Déclin de l’empire américain ?
D’autant que Washington, de son côté, doit à tout prix chercher à mettre un terme à cette débâcle médiatique. “Les Américains s’épuisent à courir après Snowden et leur échec à obtenir son expulsion montre à quel point les États-Unis peinent à imposer leur propre tempo sur la scène internationale”, analyse Thomas Snégaroff.

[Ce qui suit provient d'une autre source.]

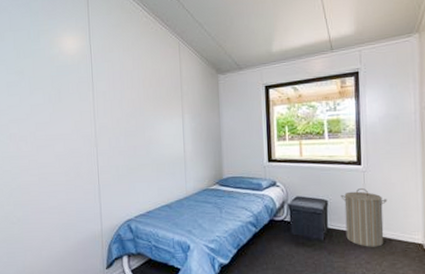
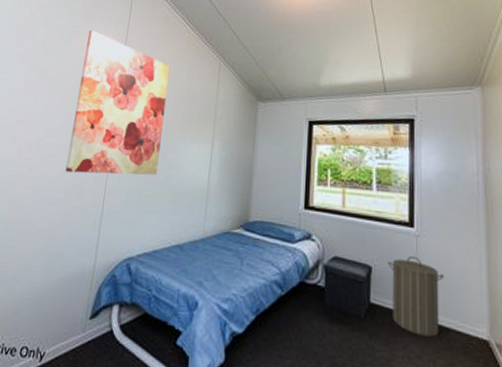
wall art: none [53,26,139,158] -> present [65,29,170,176]

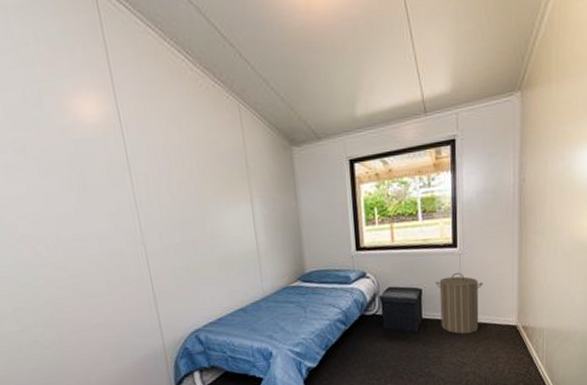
wall art: present [65,29,170,176] -> none [59,83,200,263]

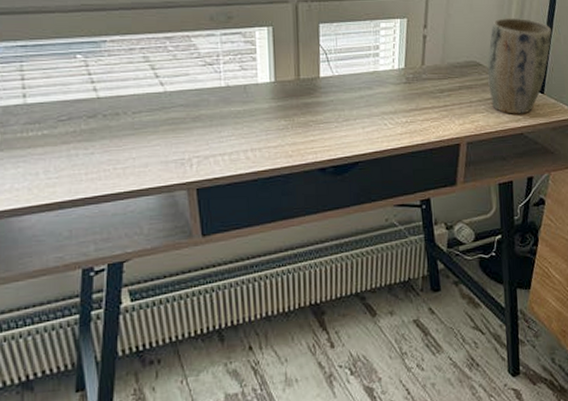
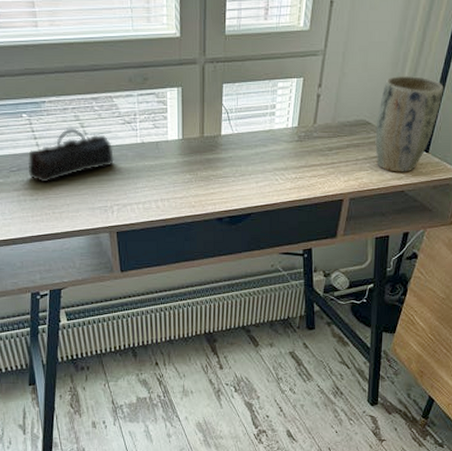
pencil case: none [82,70,194,134] -> present [28,128,115,183]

Histoire d’enfoncer le clou de ce front anti-américain, Edward Snowden a demandé et reçu le soutien de WikiLeaks pour échapper au bras vengeur de la justice américaine. “Il est escorté par des diplomates et des conseillers juridiques de WikiLeaks”, souligne dans un communiqué de presse publié dimanche 23 juin l’organisation à l’origine de plusieurs fuites majeures dont les fameux câbles diplomatiques confidentiels américains publiés à partir de novembre 2010. L’ancien juge anti-terroriste espagnol Baltasar Garzon, qui s’occupe déjà de la défense de Julian Assange, a affirmé avoir été contacté par Edward Snowden pour le représenter.
Car au-delà du jeu du chat et de la souris, l’affaire Snowden n’est pas loin, pour cet expert, d’illustrer ce que certains appellent le déclin de l’empire américain. L’affaire Prism met en lumière “un pays qui se crispe de plus en plus sur les questions de sécurité nationale au détriment des principes fondateurs des États-Unis comme la liberté d’expression”, analyse Thomas Snégaroff. Qu’un Américain - qui ne s’est jamais présenté comme anti-patriotique - soit à l’origine des fuites au sujet de ce programme de surveillance montre, d’après l'expert, “que l’imperium américain est remis en cause”. Même de l’intérieur.